Collected data
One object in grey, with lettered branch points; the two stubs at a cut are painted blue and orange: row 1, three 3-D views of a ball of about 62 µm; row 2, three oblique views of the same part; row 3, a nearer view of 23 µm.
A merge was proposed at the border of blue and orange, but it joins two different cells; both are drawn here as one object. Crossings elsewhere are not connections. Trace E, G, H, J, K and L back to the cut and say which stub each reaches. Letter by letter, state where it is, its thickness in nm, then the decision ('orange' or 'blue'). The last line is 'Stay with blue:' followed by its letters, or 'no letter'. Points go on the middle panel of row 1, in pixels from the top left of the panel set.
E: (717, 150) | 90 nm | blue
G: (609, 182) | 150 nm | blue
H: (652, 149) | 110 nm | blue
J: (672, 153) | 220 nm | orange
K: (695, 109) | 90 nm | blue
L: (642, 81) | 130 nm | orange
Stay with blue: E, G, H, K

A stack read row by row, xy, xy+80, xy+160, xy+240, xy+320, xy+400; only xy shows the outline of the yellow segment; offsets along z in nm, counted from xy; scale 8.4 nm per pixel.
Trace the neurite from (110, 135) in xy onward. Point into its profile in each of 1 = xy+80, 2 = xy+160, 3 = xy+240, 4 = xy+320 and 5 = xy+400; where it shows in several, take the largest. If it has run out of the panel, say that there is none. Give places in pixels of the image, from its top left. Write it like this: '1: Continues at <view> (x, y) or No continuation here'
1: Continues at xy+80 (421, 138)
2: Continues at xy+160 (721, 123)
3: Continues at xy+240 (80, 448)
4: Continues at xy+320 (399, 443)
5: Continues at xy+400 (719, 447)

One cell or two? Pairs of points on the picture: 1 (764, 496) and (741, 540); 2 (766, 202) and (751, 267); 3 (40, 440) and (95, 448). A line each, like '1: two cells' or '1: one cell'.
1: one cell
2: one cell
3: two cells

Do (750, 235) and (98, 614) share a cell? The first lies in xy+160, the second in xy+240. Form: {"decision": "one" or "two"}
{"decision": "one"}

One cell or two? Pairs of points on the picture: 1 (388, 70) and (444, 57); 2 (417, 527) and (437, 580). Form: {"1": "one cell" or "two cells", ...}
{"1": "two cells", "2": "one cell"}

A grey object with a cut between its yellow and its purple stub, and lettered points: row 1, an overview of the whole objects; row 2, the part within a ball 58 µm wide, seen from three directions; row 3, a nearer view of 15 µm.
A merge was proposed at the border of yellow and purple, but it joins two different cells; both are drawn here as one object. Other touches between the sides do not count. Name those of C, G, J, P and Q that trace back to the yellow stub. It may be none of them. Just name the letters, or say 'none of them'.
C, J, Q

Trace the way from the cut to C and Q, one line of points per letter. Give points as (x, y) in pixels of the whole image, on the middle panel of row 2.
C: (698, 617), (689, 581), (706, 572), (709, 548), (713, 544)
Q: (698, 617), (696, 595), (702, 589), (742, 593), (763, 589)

→ ABOUT THIS EXERCISE
Copy out all lines above that include the string "part".

→ EXERCISE RESPONSE
One object in grey, with lettered branch points; the two stubs at a cut are painted blue and orange: row 1, three 3-D views of a ball of about 62 µm; row 2, three oblique views of the same part; row 3, a nearer view of 23 µm.
A grey object with a cut between its yellow and its purple stub, and lettered points: row 1, an overview of the whole objects; row 2, the part within a ball 58 µm wide, seen from three directions; row 3, a nearer view of 15 µm.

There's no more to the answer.